──────── SUPPLIED INFORMATION

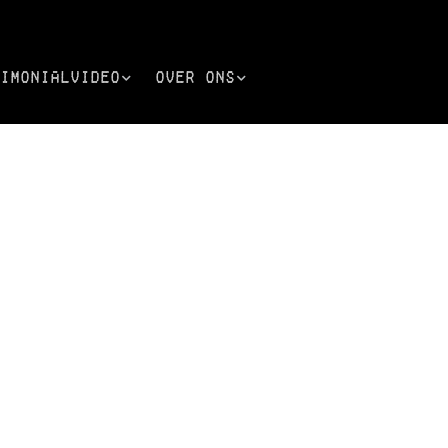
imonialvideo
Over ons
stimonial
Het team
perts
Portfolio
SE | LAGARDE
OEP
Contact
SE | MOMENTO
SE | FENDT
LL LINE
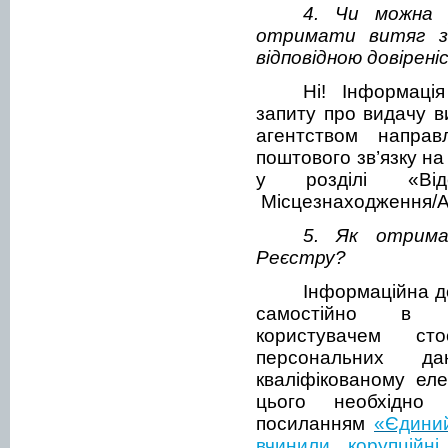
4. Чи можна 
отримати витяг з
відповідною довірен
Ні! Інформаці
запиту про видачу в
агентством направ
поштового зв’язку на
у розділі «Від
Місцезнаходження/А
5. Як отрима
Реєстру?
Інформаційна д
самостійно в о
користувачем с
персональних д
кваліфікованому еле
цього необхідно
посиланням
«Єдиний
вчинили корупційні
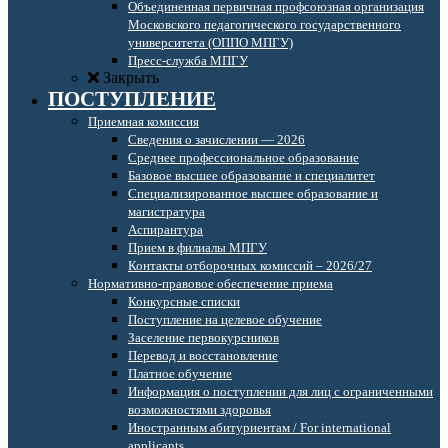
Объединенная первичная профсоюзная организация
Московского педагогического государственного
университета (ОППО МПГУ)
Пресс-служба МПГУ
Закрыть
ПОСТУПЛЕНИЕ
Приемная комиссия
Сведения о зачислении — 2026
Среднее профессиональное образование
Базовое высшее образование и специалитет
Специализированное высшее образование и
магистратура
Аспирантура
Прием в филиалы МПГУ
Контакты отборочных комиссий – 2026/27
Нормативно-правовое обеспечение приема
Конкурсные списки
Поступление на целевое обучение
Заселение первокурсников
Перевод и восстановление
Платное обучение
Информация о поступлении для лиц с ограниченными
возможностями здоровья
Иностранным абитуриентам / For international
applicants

────────────────

## WHAT THIS TASK INVOLVES
Copy out the text of the rows above, starting at the beginning of the rows and ending with the line containing "вчинили корупційні", and leave out the pictures.

## RESPONSE AREA
imonialvideo
Over ons
stimonial
Het team
perts
Portfolio
SE | LAGARDE
OEP
Contact
SE | MOMENTO
SE | FENDT
LL LINE
4. Чи можна 
отримати витяг з
відповідною довірен
Ні! Інформаці
запиту про видачу в
агентством направ
поштового зв’язку на
у розділі «Від
Місцезнаходження/А
5. Як отрима
Реєстру?
Інформаційна д
самостійно в о
користувачем с
персональних д
кваліфікованому еле
цього необхідно
посиланням
«Єдиний
вчинили корупційні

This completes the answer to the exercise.